I
InquisitiveCath
Guest
Ok…my fellow Christians and Catholics. Let’s clear this one up right now. Because frankly, this bandied opinion is starting to annoy me. We live in the 21s century and we shouldn’t be perpetuating opinions that belong back in the 18th and 19th century.Catholicism believes in the existence of God.
Buddhism denies this.
Furthermore, given what our Church has had to suffer through, i’d like to take the stand that if we wish to criticize, we criticize on what people actually believe in - not what we say they believe in.
From a previous thread on this forum:
Because Westerners are so focused on the concept of God, they have an unfortunate tendency to judge all other religious configurations based on that concept.
When Buddhism first came West, it was done via the Pali Canon of the Theravada tradition. And the work was primarily completed during the Victorian era by the sanskrit scholar Eugene Burnouf. At the time, Buddhism was interpreted by the Victorian scholars and interested scientists of the time as a tradition that saw the universe governed by natural laws sans divine intervention. There was nothing Supernatural about Buddhism, or so the claim went.
However, the Buddhism which so fascinated the Victorian mind (and later on portions of the modern Western mind) is deemed by both modern scholars of Buddhism in the West and by those lineage holders of the various Buddhist traditions in its indigenous Asian milieu as simply a Construct. It was a “Buddhism of the Texts” without any recourse to how it was actually practiced “on the ground” in its environment.
The narrative progresses something to the effect of “We Westerners saved Buddhism from its native environment since it developed cultural baggage that flooded the religion with superstition.” etc. etc.
So does Buddhism believe in deities? Sort of.
Theravada Buddhism holds no belief in an independent Creator who rules the world. However, it has countless references to various deities ~ who are ALL subject to the universal law of karma. They live, they love, and they die - and get reincarnated.

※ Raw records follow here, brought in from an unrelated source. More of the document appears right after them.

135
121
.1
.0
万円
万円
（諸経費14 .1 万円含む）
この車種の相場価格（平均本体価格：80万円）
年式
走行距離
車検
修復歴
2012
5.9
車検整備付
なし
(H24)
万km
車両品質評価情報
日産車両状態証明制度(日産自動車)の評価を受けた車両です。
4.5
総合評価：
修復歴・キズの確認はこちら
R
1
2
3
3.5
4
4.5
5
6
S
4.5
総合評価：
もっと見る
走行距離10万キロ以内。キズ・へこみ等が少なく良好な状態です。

So they exist, but they are not exactly relevant to bringing one out of dukkha/suffering. Primarily because the bad things that happen to you in your life aren’t the judgments of the divine hurling thunderbolts down on your head (although these gods can help/hurt you since they too are sentient beings who have their own agendas).
Rather the ground state of consciousness from which all mental activities arise (bhavanga) is the source of karma and hence of the phenomenal world experienced by a person. Defiled and unclear, you are bound to make mistakes and push yourself into the endless cycle of death and rebirth.
Now this is where the Victorian strain of thought would dismiss those deities as “cultural add-ons” that infected “pure Buddhism.” And this is where the Sri Lankan and Thai buddhist monks would put their foot down and say that’s complete hogwash.
The game completely changes when we start considering Mahayana Buddhism.
Long story short, the Mahayana considering the Theravada Buddhists to be absorbing the “idiot’s Guide to Buddhism.” This is not to say what they learned is “false,” rather its more for people who are not ready to absorb the more advanced teachings of the Buddha.
The Mahayana in its various forms (which is probably what your dealing with in Japan, unless your hanging around Nara these days), teaches the “trikaya” doctrine ~ three bodies.
So Buddha was an Enlightened being, but the Buddha we saw “Siddartha Gautama” is only an Emanation of a higher being. This was its Physical Body, the Nirmanakaya.
Skipping to the 3rd body, the Dharmakaya is “beginningless, unborn, undying, permanent, etc. Nondually pervading the minds of all unenlightened and enlightened beings alike.”
So while there are numerous Buddhas preaching the Dharma to various worlds, all of these are simply Nirmanakaya bodies of the One Dharmakaya which transcendent of all conceptual elaborations and existent throughout all Space and Time.
Now is that a God? Depends on how you look at it i suppose. IMHO, it seems resonant with the “God of the Philosophers” that the Greek philosophers posited existing above and beyond the petty squabbling gods that inhabit their worldview.
The thing that must be, in order for other things to Exist (or, exist Impermanently at least).